EXERCISE 1 —
In the passage about Gypsy Rose Lee's cocktail party, what part of the city was her townhouse in?
EXERCISE 2 —
Using the passage about Gypsy Rose Lee's cocktail party, mark each statement yes or no, and quote the words that decide it: (a) The paintings on her walls were said to be gifts from the artists. (b) The narrator went into the party with Ken. (c) Gypsy welcomed the phone caller who claimed to be an old friend.
EXERCISE 3 —
Return the part of the passage about Gypsy Rose Lee's cocktail party from "In the middle" to "down the receiver.".

----- DOCUMENT SEGMENT

Ken’s great experience among the famous came
when Gypsy Rose Lee invited him to a cocktail party. Finding myself in Midtown with him, I went
with him to her townhouse in the East Sixties and saw him to the door. He promised to give me an account of the
party and did so the following day.
Gypsy Rose Lee, being her usual modest self. Library of Congress |
She lived
lavishly; on the walls of her residence were paintings by Picasso, Matisse, Miró, and Max Ernst,
reportedly given to her by the artists. Among the guests were a showbiz mother
and daughter from Hollywood; a representative of Harper, the publisher about to
publish her memoir (which would inspire the musical Gypsy); Gypsy’s sister June Havoc; and the one and only Ethel
Merman. Gypsy introduced him with
enthusiasm as the young man from the provinces who had sent her a scrapbook of
clippings and, nothing loth, he talked to each guest in turn. The mother and daughter told him of amassing
a collection of paintings, explaining, “They’re all back in Hollywood, of
course.” Where else? thought Ken, not too
impressed; you wouldn’t tote them around on your travels. The Harper’s representative was obviously out
of his element and glad to talk to Ken, who came with no aura of fame.
In the middle
of the affair Gypsy got a phone call from someone who claimed to be an old
friend. “I have no old friends!” she
declared and slammed down the receiver.

----------
----- DATA FOR ANALYSIS

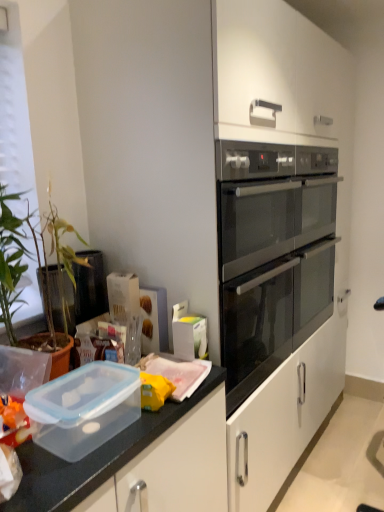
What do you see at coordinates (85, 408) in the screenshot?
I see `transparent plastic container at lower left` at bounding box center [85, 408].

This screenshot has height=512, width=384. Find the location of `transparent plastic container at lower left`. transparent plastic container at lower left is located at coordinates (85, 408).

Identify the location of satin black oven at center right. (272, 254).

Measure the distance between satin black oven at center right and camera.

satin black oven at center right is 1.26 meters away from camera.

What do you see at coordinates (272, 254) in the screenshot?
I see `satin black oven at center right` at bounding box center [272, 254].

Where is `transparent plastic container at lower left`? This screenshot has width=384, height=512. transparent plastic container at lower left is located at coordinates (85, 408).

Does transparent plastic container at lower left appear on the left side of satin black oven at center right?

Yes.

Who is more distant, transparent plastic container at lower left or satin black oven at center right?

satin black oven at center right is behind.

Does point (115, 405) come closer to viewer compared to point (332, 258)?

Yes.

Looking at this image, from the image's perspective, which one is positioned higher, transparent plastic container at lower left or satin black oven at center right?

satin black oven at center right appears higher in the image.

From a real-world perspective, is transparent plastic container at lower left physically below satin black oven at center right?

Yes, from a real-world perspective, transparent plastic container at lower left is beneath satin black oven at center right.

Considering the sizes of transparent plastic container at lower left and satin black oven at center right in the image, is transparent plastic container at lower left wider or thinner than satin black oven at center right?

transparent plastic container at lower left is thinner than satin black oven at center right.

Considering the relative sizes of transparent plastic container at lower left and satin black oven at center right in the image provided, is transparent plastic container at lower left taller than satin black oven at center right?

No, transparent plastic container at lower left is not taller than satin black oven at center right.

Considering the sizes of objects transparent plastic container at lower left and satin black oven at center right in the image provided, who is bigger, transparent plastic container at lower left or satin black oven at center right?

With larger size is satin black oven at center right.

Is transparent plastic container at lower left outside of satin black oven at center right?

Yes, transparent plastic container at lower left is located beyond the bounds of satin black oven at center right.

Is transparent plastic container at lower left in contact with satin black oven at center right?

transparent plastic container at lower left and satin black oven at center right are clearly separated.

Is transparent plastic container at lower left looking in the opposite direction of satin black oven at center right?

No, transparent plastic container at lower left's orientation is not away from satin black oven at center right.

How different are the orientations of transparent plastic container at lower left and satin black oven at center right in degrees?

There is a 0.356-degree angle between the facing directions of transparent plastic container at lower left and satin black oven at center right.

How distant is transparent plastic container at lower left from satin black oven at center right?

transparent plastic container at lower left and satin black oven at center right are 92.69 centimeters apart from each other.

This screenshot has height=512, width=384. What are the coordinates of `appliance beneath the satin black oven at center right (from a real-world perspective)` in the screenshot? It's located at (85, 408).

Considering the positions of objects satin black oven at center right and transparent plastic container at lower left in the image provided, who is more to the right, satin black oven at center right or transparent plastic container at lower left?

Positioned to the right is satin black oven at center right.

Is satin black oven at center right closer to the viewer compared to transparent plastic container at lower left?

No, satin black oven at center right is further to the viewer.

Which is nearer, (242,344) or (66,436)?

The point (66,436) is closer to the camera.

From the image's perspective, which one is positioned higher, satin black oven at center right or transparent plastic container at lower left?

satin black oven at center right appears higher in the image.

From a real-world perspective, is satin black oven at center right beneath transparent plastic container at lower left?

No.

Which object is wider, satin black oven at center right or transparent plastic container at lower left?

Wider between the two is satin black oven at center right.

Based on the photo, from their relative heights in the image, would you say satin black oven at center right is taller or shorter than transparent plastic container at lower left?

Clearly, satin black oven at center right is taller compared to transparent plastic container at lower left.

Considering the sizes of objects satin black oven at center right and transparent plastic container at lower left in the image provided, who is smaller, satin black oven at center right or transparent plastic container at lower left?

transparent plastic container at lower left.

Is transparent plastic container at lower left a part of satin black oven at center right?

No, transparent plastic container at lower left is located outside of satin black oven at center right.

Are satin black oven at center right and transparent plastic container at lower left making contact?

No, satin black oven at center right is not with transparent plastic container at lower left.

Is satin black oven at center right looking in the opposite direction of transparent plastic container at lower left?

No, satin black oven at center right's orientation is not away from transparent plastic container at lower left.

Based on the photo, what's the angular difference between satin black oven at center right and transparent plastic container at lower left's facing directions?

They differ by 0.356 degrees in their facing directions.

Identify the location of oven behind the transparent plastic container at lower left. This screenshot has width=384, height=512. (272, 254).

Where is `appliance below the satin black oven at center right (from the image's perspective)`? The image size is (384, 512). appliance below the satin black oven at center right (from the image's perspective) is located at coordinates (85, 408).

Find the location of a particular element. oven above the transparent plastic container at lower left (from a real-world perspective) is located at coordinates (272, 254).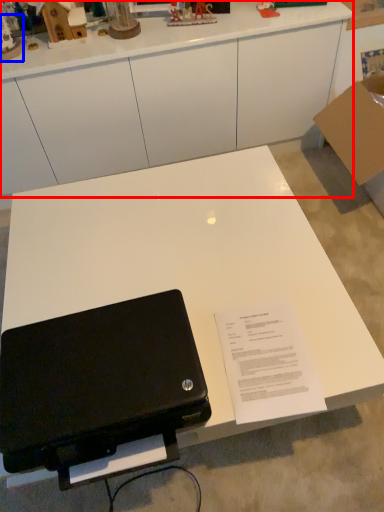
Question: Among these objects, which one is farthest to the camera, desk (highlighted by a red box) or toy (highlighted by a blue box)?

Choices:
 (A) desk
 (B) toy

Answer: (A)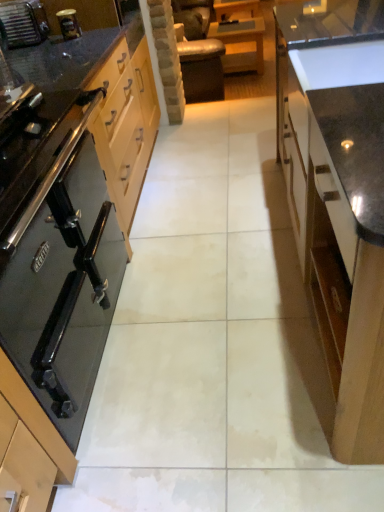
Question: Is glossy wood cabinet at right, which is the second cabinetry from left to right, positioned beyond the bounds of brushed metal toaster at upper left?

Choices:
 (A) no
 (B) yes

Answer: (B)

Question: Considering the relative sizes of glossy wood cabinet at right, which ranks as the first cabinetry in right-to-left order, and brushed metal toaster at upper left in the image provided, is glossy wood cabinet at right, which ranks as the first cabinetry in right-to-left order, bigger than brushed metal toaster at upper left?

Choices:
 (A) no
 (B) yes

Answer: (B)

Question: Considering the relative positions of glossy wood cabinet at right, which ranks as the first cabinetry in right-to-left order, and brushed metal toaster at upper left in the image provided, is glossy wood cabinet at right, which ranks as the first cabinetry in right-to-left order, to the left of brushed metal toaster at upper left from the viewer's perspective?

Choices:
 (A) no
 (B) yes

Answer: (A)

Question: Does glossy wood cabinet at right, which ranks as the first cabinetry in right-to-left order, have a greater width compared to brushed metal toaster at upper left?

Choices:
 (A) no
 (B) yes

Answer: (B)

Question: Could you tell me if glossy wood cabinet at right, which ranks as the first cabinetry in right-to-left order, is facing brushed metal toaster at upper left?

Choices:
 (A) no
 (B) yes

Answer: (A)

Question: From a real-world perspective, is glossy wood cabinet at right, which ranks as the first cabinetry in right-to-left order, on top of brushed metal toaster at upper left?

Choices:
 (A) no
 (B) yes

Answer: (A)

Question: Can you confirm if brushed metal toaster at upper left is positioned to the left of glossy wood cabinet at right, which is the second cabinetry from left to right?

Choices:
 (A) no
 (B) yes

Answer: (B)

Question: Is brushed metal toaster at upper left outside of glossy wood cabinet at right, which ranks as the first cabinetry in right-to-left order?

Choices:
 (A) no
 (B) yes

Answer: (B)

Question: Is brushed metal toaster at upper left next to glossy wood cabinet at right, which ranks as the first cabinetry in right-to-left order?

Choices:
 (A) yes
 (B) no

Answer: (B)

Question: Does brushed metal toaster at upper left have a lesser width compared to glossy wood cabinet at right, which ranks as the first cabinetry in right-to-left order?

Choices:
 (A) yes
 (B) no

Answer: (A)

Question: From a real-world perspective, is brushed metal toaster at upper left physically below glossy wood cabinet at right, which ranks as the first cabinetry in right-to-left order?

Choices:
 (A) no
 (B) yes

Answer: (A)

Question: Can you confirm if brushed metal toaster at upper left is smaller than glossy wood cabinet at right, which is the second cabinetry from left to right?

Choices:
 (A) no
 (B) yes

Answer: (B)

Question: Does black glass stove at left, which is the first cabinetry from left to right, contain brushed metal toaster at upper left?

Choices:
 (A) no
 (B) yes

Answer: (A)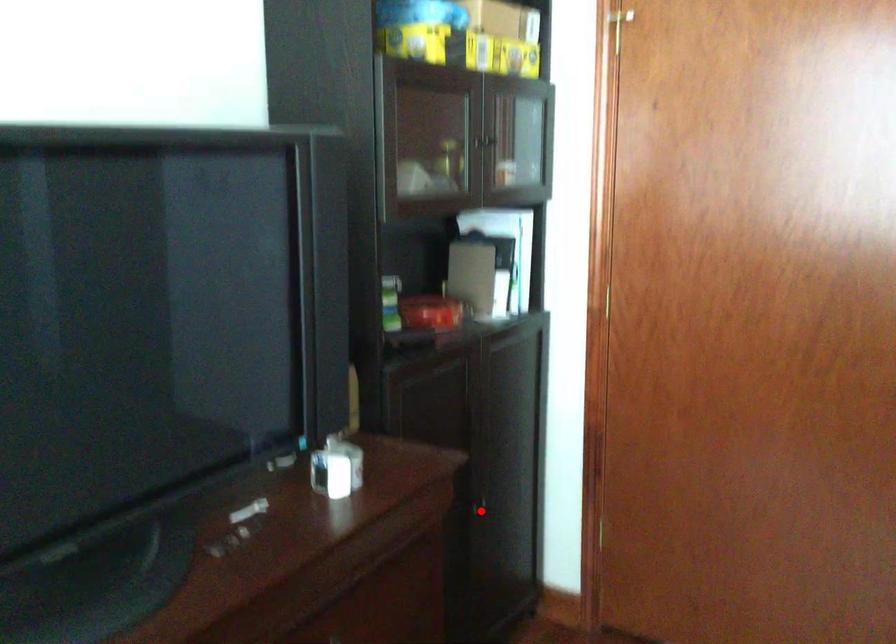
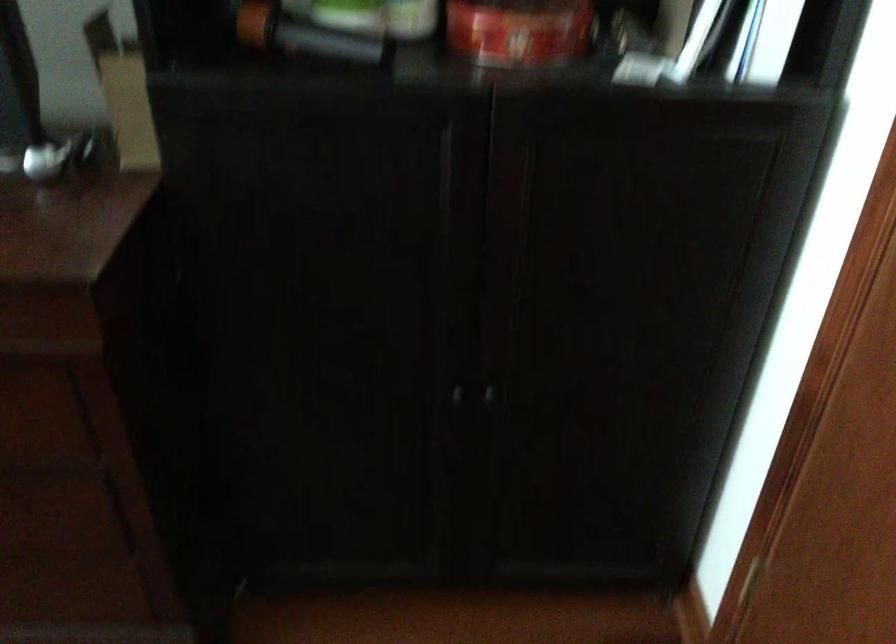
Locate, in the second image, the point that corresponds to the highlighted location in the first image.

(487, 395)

----------

EXPECTED ANSWER 1 —
The East Sixties.

EXPECTED ANSWER 2 —
(a) Yes: "reportedly given to her by the artists."
(b) No: "saw him to the door."
(c) No: "“I have no old friends!” she declared and slammed down the receiver."

EXPECTED ANSWER 3 —
In the middle
of the affair Gypsy got a phone call from someone who claimed to be an old
friend. “I have no old friends!” she
declared and slammed down the receiver.